:: 你的任务 ::
(a) 用两句话概括这段 Polars 笔记本代码。
(b) 请接着这段 Polars 笔记本代码的最后一行往下续写。

:: 所示文本 ::
-------
In [1]:
import polars as pl
import numpy as np, pandas as pd
print(
    f"Polars version = {pl.__version__}, Numpy version = {np.__version__}"
)
%load_ext autoreload
%autoreload 2
from src import data_transformation
from src.model import prepare_lgbm_dataset_with_weights, train_or_load_lgbm, evaluate_model

Polars version = 1.32.2, Numpy version = 1.26.4


# 数据处理
<mark>后续可能会进一步封装代码，让这部分更简洁</mark>

In [2]:
from pathlib import Path
INPUTS = Path('./data/inputs')
INTERMEDIATES = Path('./data/intermediates')
OUTPUTS = Path('./data/outputs')

INPUTS.mkdir(parents=True, exist_ok=True)
INTERMEDIATES.mkdir(parents=True, exist_ok=True)
OUTPUTS.mkdir(parents=True, exist_ok=True)

In [3]:
## 
datasets = data_transformation.load_inputs(INPUTS)
intermediate_datasets_pth = {
    "merged_reserve": INTERMEDIATES/"merged_reserve.csv",
    "date_info": INTERMEDIATES/"date_info.csv",
    "merged_store_info": INTERMEDIATES/"merged_store_info.csv",
    "train_visit_data": INTERMEDIATES/"train_visit_data.csv",
    "test_visit_data": INTERMEDIATES/"test_visit_data.csv"
}

if not intermediate_datasets_pth["merged_reserve"].exists():
    merged_reserve = data_transformation.merge_reservation(**datasets)
    merged_reserve.sink_csv(INTERMEDIATES/"merged_reserve.csv")

if not intermediate_datasets_pth["date_info"].exists():
    datasets["date_info"].sink_csv(INTERMEDIATES/"date_info.csv")

if not intermediate_datasets_pth["merged_store_info"].exists():
    datasets["air_store_info"].sink_csv(INTERMEDIATES/"merged_store_info.csv")

if not intermediate_datasets_pth["train_visit_data"].exists():
    datasets["air_visit_data"].filter(pl.col("visit_date") <= pl.lit("2017-03-10")).sink_csv(INTERMEDIATES/"train_visit_data.csv")
if not intermediate_datasets_pth["test_visit_data"].exists():
    datasets["air_visit_data"].filter(pl.col("visit_date") > pl.lit("2017-03-10")).sink_csv(INTERMEDIATES/"test_visit_data.csv")
-------
:: 所给数据 ::
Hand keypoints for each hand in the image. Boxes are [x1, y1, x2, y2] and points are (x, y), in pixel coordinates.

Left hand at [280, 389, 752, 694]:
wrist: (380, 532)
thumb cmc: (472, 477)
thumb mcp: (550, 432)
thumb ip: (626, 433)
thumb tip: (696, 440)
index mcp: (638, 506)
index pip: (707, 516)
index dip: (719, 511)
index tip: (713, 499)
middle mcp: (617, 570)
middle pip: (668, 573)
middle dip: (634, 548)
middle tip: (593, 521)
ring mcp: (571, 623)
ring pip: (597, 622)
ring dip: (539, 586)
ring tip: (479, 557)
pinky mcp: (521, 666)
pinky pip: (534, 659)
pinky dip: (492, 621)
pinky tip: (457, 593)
-------
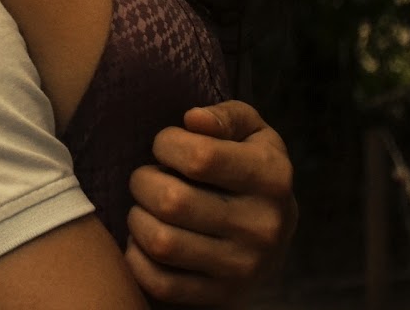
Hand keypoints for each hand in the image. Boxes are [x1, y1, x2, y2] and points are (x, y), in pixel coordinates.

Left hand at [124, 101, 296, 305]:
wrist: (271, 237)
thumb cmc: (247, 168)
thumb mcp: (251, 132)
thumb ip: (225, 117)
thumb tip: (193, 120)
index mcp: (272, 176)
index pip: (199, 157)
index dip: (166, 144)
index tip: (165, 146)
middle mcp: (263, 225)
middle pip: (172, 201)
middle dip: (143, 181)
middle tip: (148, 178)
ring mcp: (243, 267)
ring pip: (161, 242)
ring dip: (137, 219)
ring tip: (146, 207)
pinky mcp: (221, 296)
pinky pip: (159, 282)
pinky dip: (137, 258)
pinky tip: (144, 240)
-------
:: 各题答案 ::
(a) 代码先导入 polars、numpy 和 pandas，打印出 Polars 1.32.2 与 Numpy 1.26.4 的版本号，启用自动重载，并从 src 导入数据转换和模型相关的函数，随后创建 inputs、intermediates、outputs 三个目录。接着，它加载输入数据，仅在对应的中间 CSV 文件尚不存在时才写出合并后的预订表、日期信息和店铺信息，并以 2017-03-10 为界，把 air_visit_data 拆分为训练集和测试集。

(b)
In [4]:
output_datasets_pth = {
    "hpg_train": OUTPUTS/"hpg_train.parquet",
    "hpg_test": OUTPUTS/"hpg_test.parquet",
    "air_train": OUTPUTS/"air_train.parquet",
    "air_test": OUTPUTS/"air_test.parquet",
}

if any([not pth.exists() for pth in output_datasets_pth.values()]):
    train, test = data_transformation.add_features_pipeline(
        intermediate_datasets_pth["train_visit_data"],
        intermediate_datasets_pth["test_visit_data"],
        intermediate_datasets_pth["merged_reserve"],
        intermediate_datasets_pth["date_info"],
        intermediate_datasets_pth["merged_store_info"]
    )
    hpg_list = pd.read_parquet(INPUTS/"store_id_relation.parquet")["air_store_id"].tolist()

    train.query("air_store_id in @hpg_list").to_parquet(output_datasets_pth["hpg_train"])
    train.query("air_store_id not in @hpg_list").to_parquet(output_datasets_pth["air_train"])
    test.query("air_store_id in @hpg_list").to_parquet(output_datasets_pth["hpg_test"])
    test.query("air_store_id not in @hpg_list").to_parquet(output_datasets_pth["air_test"])

# 模型训练

In [5]:
# 源域
air_train = pd.read_parquet(OUTPUTS/"air_train.parquet")

# 目标域
hpg_train = pd.read_parquet(OUTPUTS/"hpg_train.parquet")
hpg_test = pd.read_parquet(OUTPUTS/"hpg_test.parquet")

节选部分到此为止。